Repeat verbatim, and only, the lines of the data below, beginning at the line that contains "left hip: (698, 463)" and stopping after the line that contains "left wrist: (892, 409)".
[[ Extracted entries open ]]
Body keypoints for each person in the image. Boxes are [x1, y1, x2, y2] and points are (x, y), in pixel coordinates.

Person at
[[ Extracted entries closed ]]
[[ Extracted entries open ]]
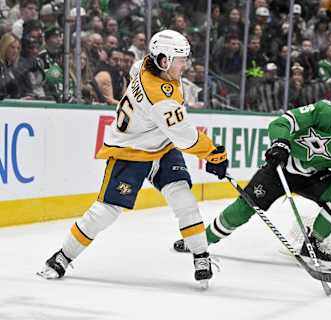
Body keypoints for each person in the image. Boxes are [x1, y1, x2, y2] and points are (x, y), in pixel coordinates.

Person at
[[ Extracted entries closed ]]
[[ Extracted entries open ]]
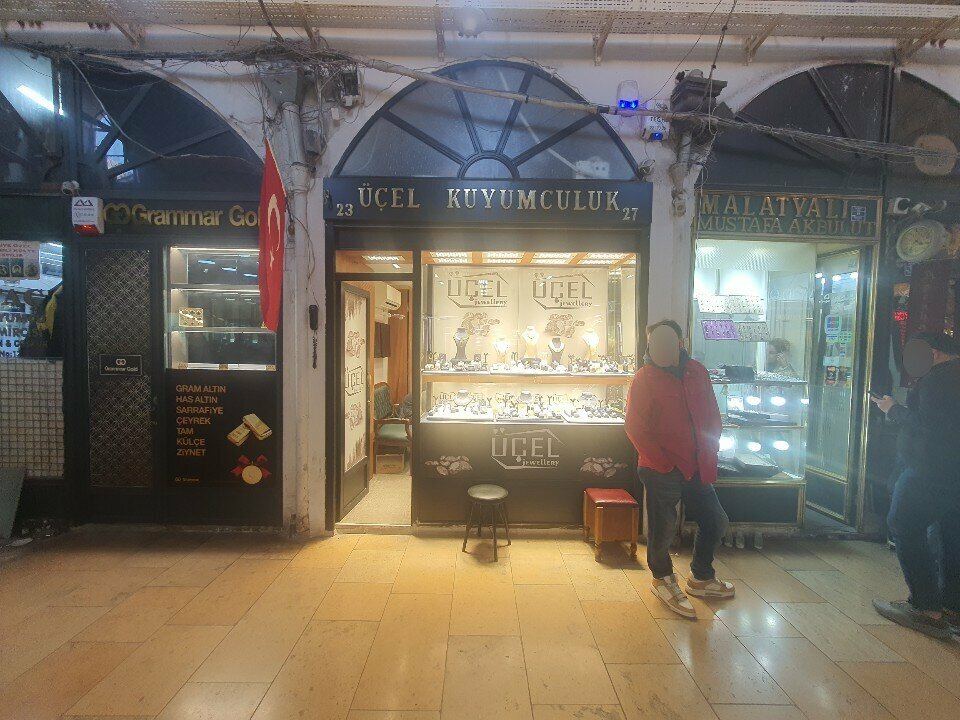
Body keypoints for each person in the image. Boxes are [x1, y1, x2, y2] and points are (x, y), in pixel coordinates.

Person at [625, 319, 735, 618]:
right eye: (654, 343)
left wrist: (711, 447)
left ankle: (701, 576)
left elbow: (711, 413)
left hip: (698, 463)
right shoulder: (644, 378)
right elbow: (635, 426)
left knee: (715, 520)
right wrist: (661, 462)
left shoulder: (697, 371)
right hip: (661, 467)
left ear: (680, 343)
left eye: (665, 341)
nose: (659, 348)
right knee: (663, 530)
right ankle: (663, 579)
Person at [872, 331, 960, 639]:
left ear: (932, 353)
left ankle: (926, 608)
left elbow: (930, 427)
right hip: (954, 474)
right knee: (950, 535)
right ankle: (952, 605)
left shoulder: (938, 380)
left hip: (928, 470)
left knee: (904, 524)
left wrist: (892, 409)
[[ Extracted entries closed ]]
Problem solution:
left hip: (698, 463)
right shoulder: (644, 378)
right elbow: (635, 426)
left knee: (715, 520)
right wrist: (661, 462)
left shoulder: (697, 371)
right hip: (661, 467)
left ear: (680, 343)
left eye: (665, 341)
nose: (659, 348)
right knee: (663, 530)
right ankle: (663, 579)
Person at [872, 331, 960, 639]:
left ear: (932, 353)
left ankle: (926, 608)
left elbow: (930, 427)
right hip: (954, 474)
right knee: (950, 535)
right ankle: (952, 605)
left shoulder: (938, 380)
left hip: (928, 470)
left knee: (904, 524)
left wrist: (892, 409)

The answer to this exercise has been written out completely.